The UC endowment has a $1.1 billion cash position, while the pension plan has $5 billion in cash.

UC investment officials Tuesday cited one possible area of expansion: building up real assets, including real estate.

The UC endowment has traditionally lagged other major university endowments in private markets.

UC statistics show that real asset investments make up only around $700 million of the $11.4 billion endowment. The pension plan also has a relatively small real estate portfolio, just under $4 billion.

In another major initiative, Bachher told the investment subcommittee that his office continues to reduce the number of external investments managers.

He said when he took the role in April 2014, there were 340 outside managers. Now the number is around 120, and the ultimate goal is the reduction of another approximately 20 managers.

“I would like it to be around 100,” he said. “It keeps our life simple. Less is more is important, but keeping it simple is really important, too. That is where the bulk of the work is left.”

Bachher did not offer a timetable for the additional reductions. He said the reductions have saved the university around $300 million, which could increase to as much as $500 million when additional managers are terminated.

Sherman said fewer managers have given the university more negotiating power to obtain fee reductions.

Many of the manager reductions have occurred in the equities asset class and are part of a program to manage more equity strategies in-house.

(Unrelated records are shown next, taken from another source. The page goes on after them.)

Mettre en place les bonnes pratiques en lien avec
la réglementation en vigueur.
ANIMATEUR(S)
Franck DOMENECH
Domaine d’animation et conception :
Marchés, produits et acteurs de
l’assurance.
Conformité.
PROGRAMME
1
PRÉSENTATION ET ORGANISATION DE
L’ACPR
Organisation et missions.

Scott Chan, a senior management director at the UC Investment office, told the investment subcommittee Tuesday that the number of outside equity managers for the UC endowment had dropped to 13 currently from 42 when Bachher took over in 2014.

Chan told CIO that most of the 13 managers specialize in equity strategies that invest outside the US, where specialized investment expertise can still make a difference in producing excess returns.